Игнорируя просьбу Селигмана, три поколения биографов, черпая вдохновение в почти одинаково плохой прессе, которую Гулд получил при жизни, создали из него злого гения почти вагнеровского масштаба: мрачного, бездушного и неудержимого. В своей «Истории великих американских удач» (1909) Густавус Майерс скопировал тон первых биографий халтурщиков 1890-х годов, описав Гулда как «человека-хищника, жаждущего крови своих бесчисленных жертв; азартного игрока, лишенного обычного игрового кодекса справедливости в соблюдении правил; воплощенного изверга Макиавелли в его расчетах, его схемах и засадах, его заговорах и контрзаговорах».[3]
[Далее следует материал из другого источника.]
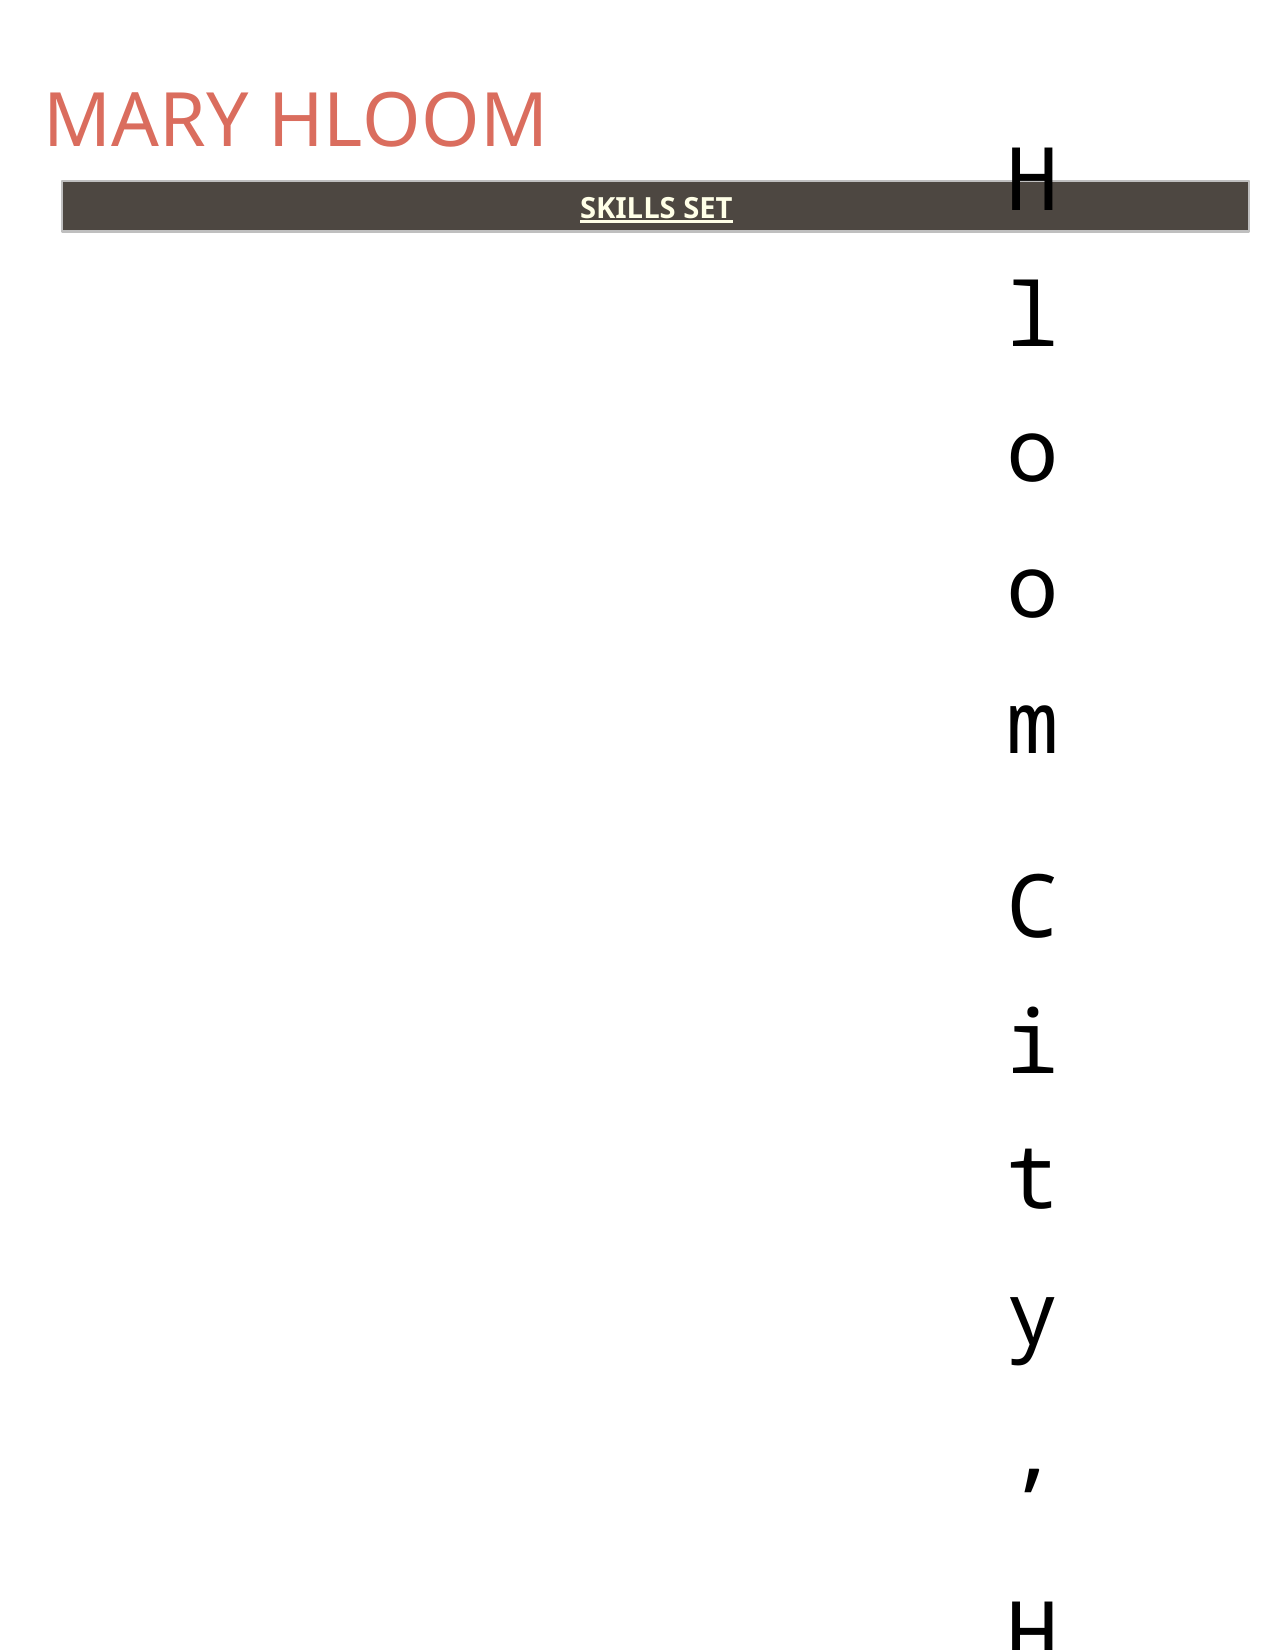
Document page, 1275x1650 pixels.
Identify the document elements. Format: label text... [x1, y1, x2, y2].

text MARY HLOOM [43, 66, 1231, 168]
Мэтью Джозефсон, социалист на момент создания своей книги «Бароны-грабители» (1934), написанной в эпоху депрессии, создал совершенно уничтожающий портрет Гулда как бессердечного вора и человека, пользующегося доверием. «Ни один человеческий инстинкт справедливости, патриотизма или жалости не заставлял [Гулда] обманывать себя, — говорил Джозефсон, — или хоть в какой-то степени отступать от неуклонного стремления к стратегической власти и ликвидным активам».[4] Затем, двадцать восемь лет спустя, Ричард О'Коннор сделал не больше, чем попугал Джозефсона в своем бестселлере New York Times «Миллионы Гулда» (1962). На самом деле за все годы после смерти Джея в 1892 году вышло только две малоизвестных академических биографии для историков бизнеса — «Джей Гулд: His Business Career» (1957) и «The Life and Legend of Jay Gould» (1986) Мори Кляйна, предоставили сбалансированные, содержательные и обоснованные описания блестящей профессиональной истории Гулда.[5] Таким образом, на протяжении многих лет в массовом сознании Гулд превратился в окончательного одномерного злодея американской финансовой жизни: талантливого и крайне беспринципного пиявку с Уолл-стрит, извлекающего выгоду из коммерции, созданной другими. («Весь интерес Гулда, — писал Роберт Ригель в книге „История западных железных дорог“ [1926], - заключался в манипуляциях с ценными бумагами его различных компаний. Развитие дорог было совершенно второстепенным делом. Во всех случаях собственность использовалась для помощи его финансовым операциям».[6])Но в пользу Гулда как образцового, успешного и долгосрочного руководителя есть свои аргументы. Изобретательный, безжалостный и легко очерняемый манипулятор рынков ценных бумаг Позолоченного века был также ориентированным на детали владельцем компаний: трудоголик, который кропотливо консолидировал умирающие железные дороги, превратив их в высокоприбыльные мегалайны, а затем сделал то же самое для максимизации прибыльности Western Union, умело управляя всеми своими концернами через неспокойные экономические моря в 1880-х годах.
Другие аспекты мрачной легенды Гулда так же легко рушатся при тщательном изучении. Например, всегда много говорилось о завещании Гулда, в котором он не оставил ни цента на благотворительность. Но мало кто отмечает значительные филантропические акции Гулда при жизни: усилия, направленные на добрые дела, которые он совершал анонимно, как только понял, что пресса не оставит безнаказанным ни один его благородный поступок. Немногочисленные публичные попытки Гулда совершать добрые дела были встречены насмешками со стороны «Нью-Йорк Таймс», «Нью-Йорк Геральд» и других газет, стремящихся его опорочить. Все филантропические начинания Гулда, о которых узнавали репортеры, изображались как неадекватные, слабые жесты по спасению лица, которые меркли перед тяжестью предполагаемых тяжких грехов этого человека. Поэтому после нескольких подобных случаев Гулд больше не афишировал свои пожертвования. Тем не менее он продолжал жертвовать, как правило, с четким требованием, чтобы его имя не упоминалось в связи с благотворительностью. В свою очередь, пресса критиковала его за недостаток щедрости. «Должно быть, добрые дела этого человека были более чем обычно незаметны, раз они так ускользнули от внимания», — писала газета New York World в октябре 1891 года. «Невероятно, чтобы его жизнь была лишена их, но ни по количеству, ни по характеру они не были достаточны, чтобы вызывать восхищение или порождать подражателей».[7]